Demgegenüber erscheinen die Erfolge des Kriegs des Präsidenten ziemlich unbedeutend: 13 Drogenbarone und 1306 Untergebene wurden bislang festgenommen oder getötet. Dafür hat die Regierung 70.000 Soldaten eingesetzt. Kein einziges Kartell wurde zerschlagen, nach offiziellen Angaben gibt es in Mexiko derzeit sieben davon.

Die Kartelle gewinnen stetig an Macht

Inzwischen zählen sie zu den reichsten und am besten bewaffneten Verbrecherorganisationen weltweit. Dadurch, dass sie ihre Geschäfte gezielt erweitert haben und strategische Allianzen mit anderen Organisationen wie den japanischen Yakuza, den chinesischen Triaden oder den italienischen Mafiaverbänden eingingen, gewinnen sie stetig an Macht. Umgekehrt ist Mexiko so für international agierende Mafiaorganisationen ein attraktiver Standort geworden: Aus dem Bundesstaat Nuevo León versorgen sowohl die Cosa Nostra als auch die Camorra die Länder Europas mit Drogen.

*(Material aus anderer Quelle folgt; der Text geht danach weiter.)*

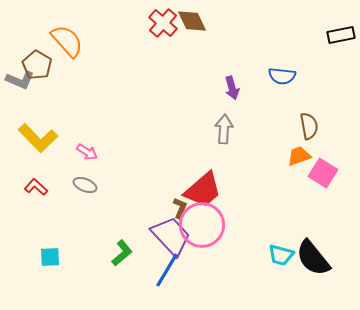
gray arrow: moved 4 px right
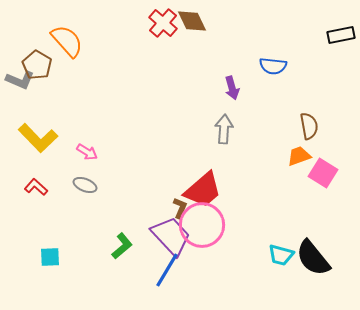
blue semicircle: moved 9 px left, 10 px up
green L-shape: moved 7 px up
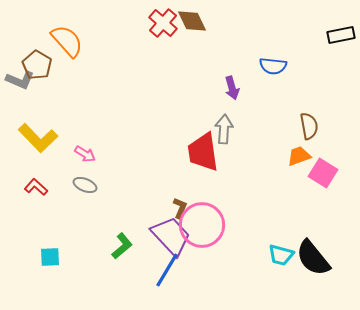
pink arrow: moved 2 px left, 2 px down
red trapezoid: moved 38 px up; rotated 123 degrees clockwise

Mexikanische Kartelle kontrollieren heute einen beachtlichen Anteil des weltweiten Drogenhandels, der jährlich Gewinne von bis zu 143 Milliarden Dollar abwirft. Nachdem die Herstellung von synthetischen Drogen aus den USA nach Mexiko abgewandert ist, gehören die Kartelle dort zu den wichtigsten Produzenten. Das organisierte Verbrechen in Mexiko kennt inzwischen offenbar keine Grenzen mehr.

Nach einer Studie des amerikanischen Kongresses, dem Report "Drug Trafficking Organizations: Source and Scope of the Rising Violence", vertreibt das Sinaloa-Kartell trotz des Krieges ungehindert Drogen und wäscht Geld in mehr als fünfzig Ländern. Der Anführer des Kartells, Joaquín Guzmán Loera, behauptet sich seit vier Jahren auf der Milliardärs-Liste des Magazins Forbes.

"Die mexikanischen Kartelle haben ihre Geschäfte in 22 perfekt organisierte Verbrechensarten diversifiziert und operieren weltweit", sagt Edgardo Buscaglia, Berater des United Nations Office on Drugs and Crime. Neben dem Drogengeschäft machen die Kartelle demnach mit Erpressung und Entführung Geld, sie handeln mit Menschen aber auch Mineralien und Edelsteinen, sie verdienen an legalen Geschäften, wie der Förderung und dem Verkauf von Öl.

Die Geschäfte laufen also wie geschmiert. Trotzdem brüstet sich Präsident Calderón mit seinen Erfolgen im Kampf gegen die Kartelle. Nach den Wahlen im Juli wird er ein ehemaliger Staatspräsident sein, eine lebenslange Rente erhalten und von seinen Pfründen gut leben können. Die Mexikaner aber werden weiter unter den Folgen seines gescheiterten Krieges leiden müssen.

Die Journalistin Ana Lilia Pérez schreibt über den Drogenkrieg in Mexiko und musste deshalb untertauchen. Ab diesem Sommer ist sie Stipendiatin der Hamburger Stiftung für politisch Verfolgte.